Les recours contractuels depuis l’arrêt Hérault Transport du 5 février 2016 : unité de recours ; diversité d’applications

 

Depuis le fameux arrêt Tarn-et-Garonne, un tiers peut engager un recours contre les contrats des collectivités publiques. Dans quelles conditions précisément ? Un important arrêt de Section, du 5 février 2016, vient de l’indiquer. 

 

I. La situation initiale : une attaque frontale non, un encerclement oui.

Les apprentis juristes ont tous, depuis plus d’un siècle, souffert sur la question délicate des recours contre les contrats en droit public… lorsque le requérant n’est ni un cocontractant ni l’Etat au titre de son contrôle de légalité.

Longtemps, la vulgate ainsi enseignée dans les facultés de Droit fut que dans sa grande sagesse le Conseil d’Etat avait décidé que l’on ne pouvait attaquer directement le contrat dans sa légalité mais que le requérant pouvait contourner l’obstacle  en attaquant les actes détachables du contrat (la délibération, la décision de signer)… au besoin en demandant (avec astreinte et injonction) à l’administration de saisir le juge du contrat.

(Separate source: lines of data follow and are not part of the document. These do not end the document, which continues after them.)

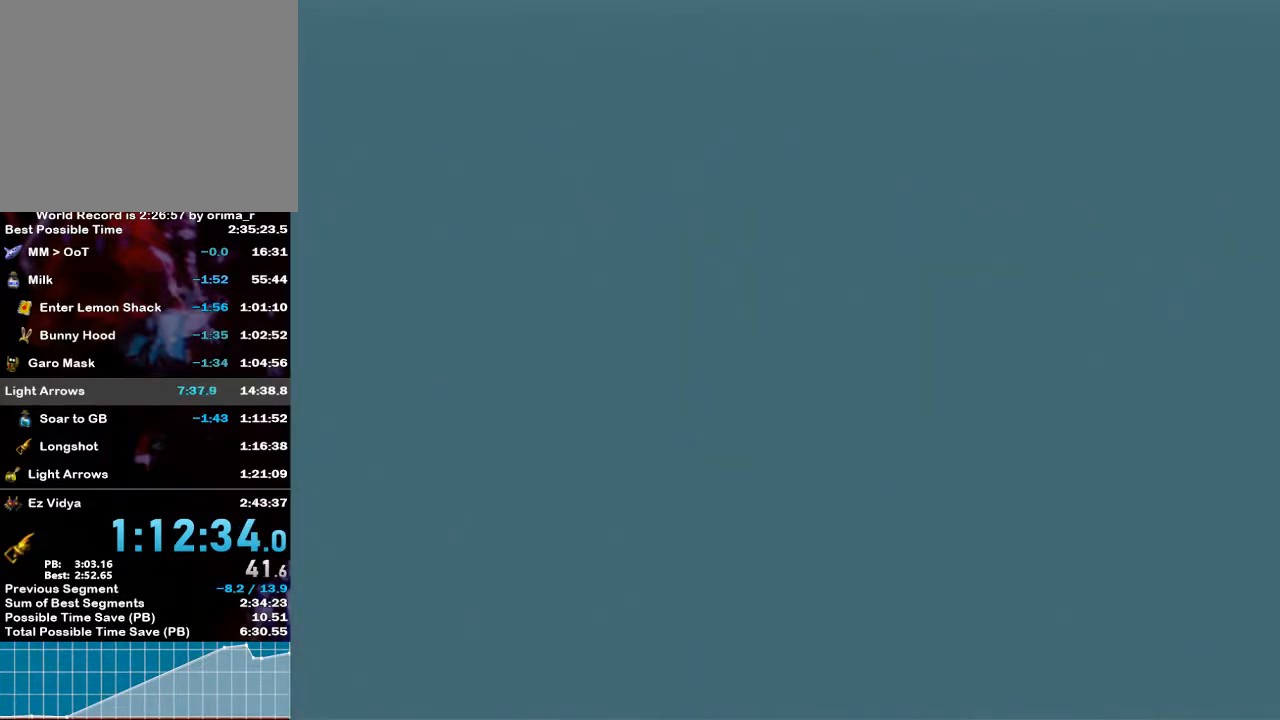
{"buttons": ["A"], "left_stick": "center", "right_stick": "center", "events": [[133, "A", "down"]]}
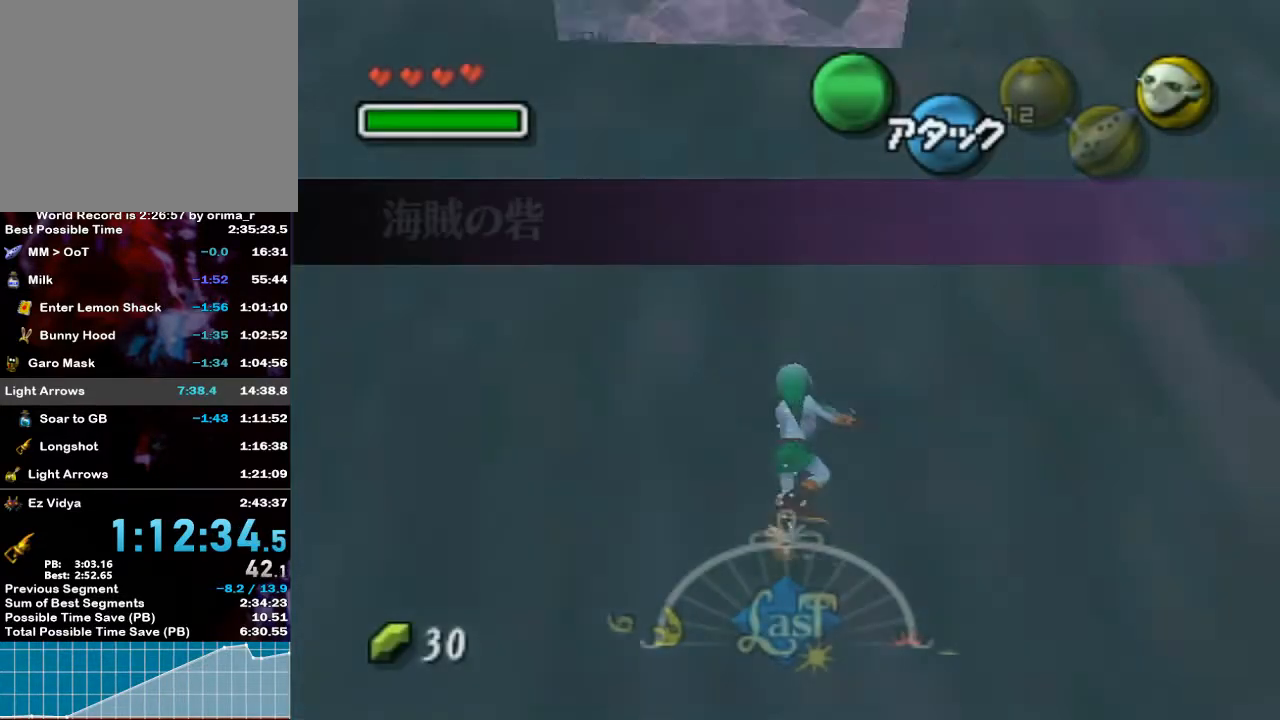
{"buttons": ["A"], "left_stick": "center", "right_stick": "center", "events": []}
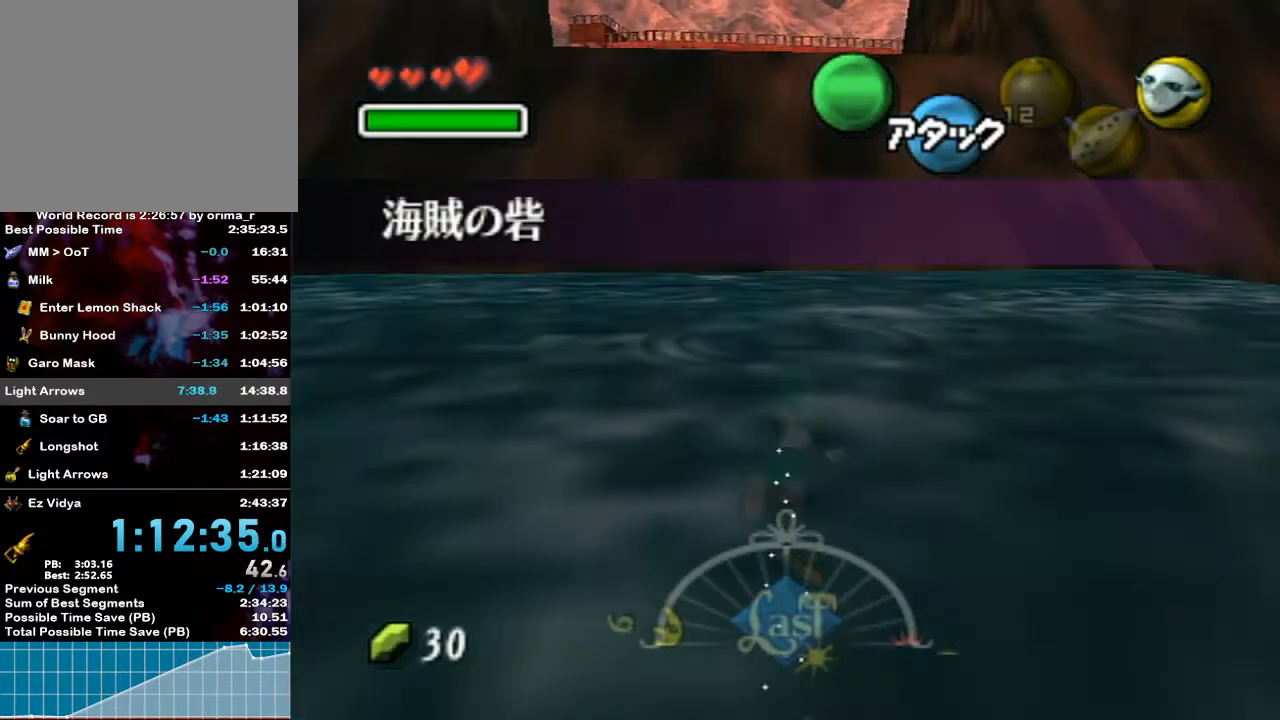
{"buttons": ["A"], "left_stick": "left", "right_stick": "center", "events": [[450, "left_stick", "left"]]}
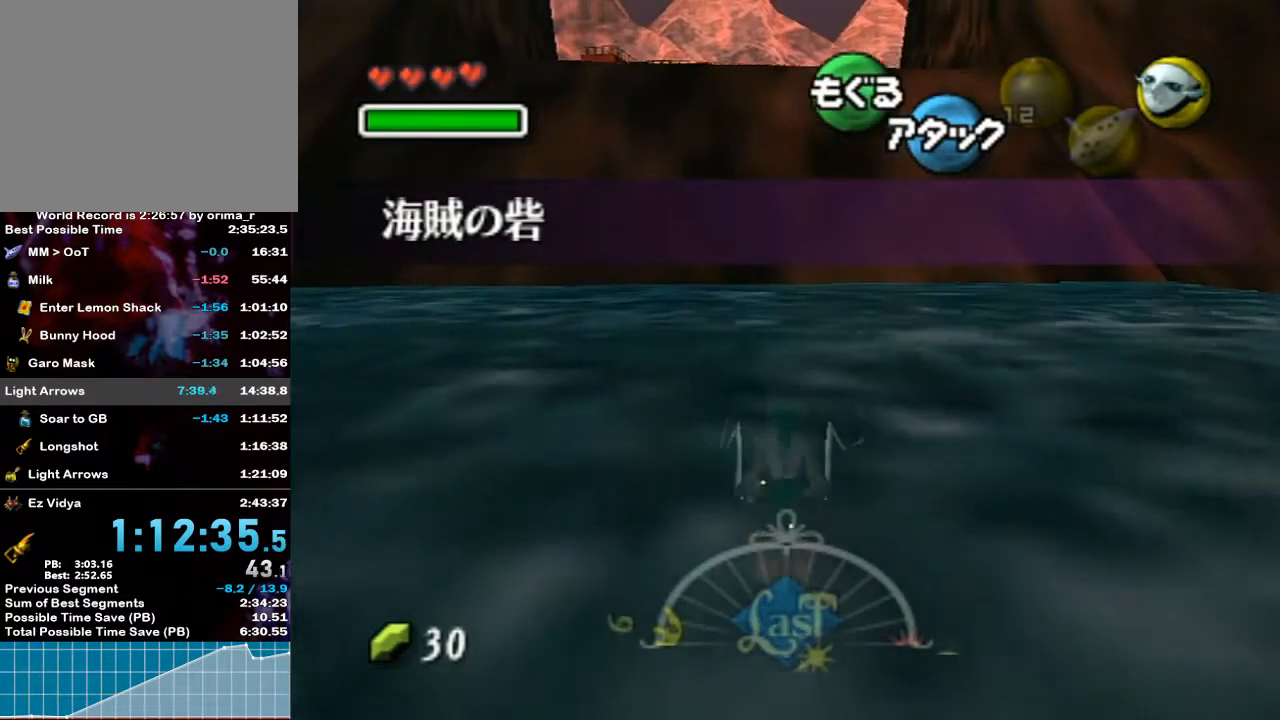
{"buttons": ["A"], "left_stick": "up", "right_stick": "center", "events": [[283, "left_stick", "center"], [367, "left_stick", "up"]]}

Et les étudiants d’ânonner ces jurisprudences byzantines (CE, 4 août 1905, Epoux Martin, rec. 749 ; CE 1er octobre 1993, Yacht club de Bormes-les-Mimosas, rec. T. 874 ; CE, 7 octobre 1994, Epoux Lopez, rec. p. 430)… en se demandant pourquoi le juge avait voulu tant de complexité, si ce n’était pour le bonheur des esprits pervers et des juristes tordus.

Voir :

http://arianeinternet.conseil-etat.fr/arianeinternet/getdoc.asp?id=69160&fonds=AJCE&item=1

Déjà, dans les années 90 finissantes, le juge lui-même fut forcé d’ajuster cette jurisprudence dans le domaine, certes particulier, des recrutements de contractuels par des collectivités publiques (CE, 30 octobre 1998, n° 149662, Ville de Lisieux, rec. 375).

 

II. L’arrêt Tarn-et-Garonne de 2014 : une révolution

Puis vint LA grande simplification, celle qui supprime d’un coup nombre de pages inutiles dans les traités de contentieux administratif : la possibilité pour les tiers au contrat d’engager un recours direct contre le contrat.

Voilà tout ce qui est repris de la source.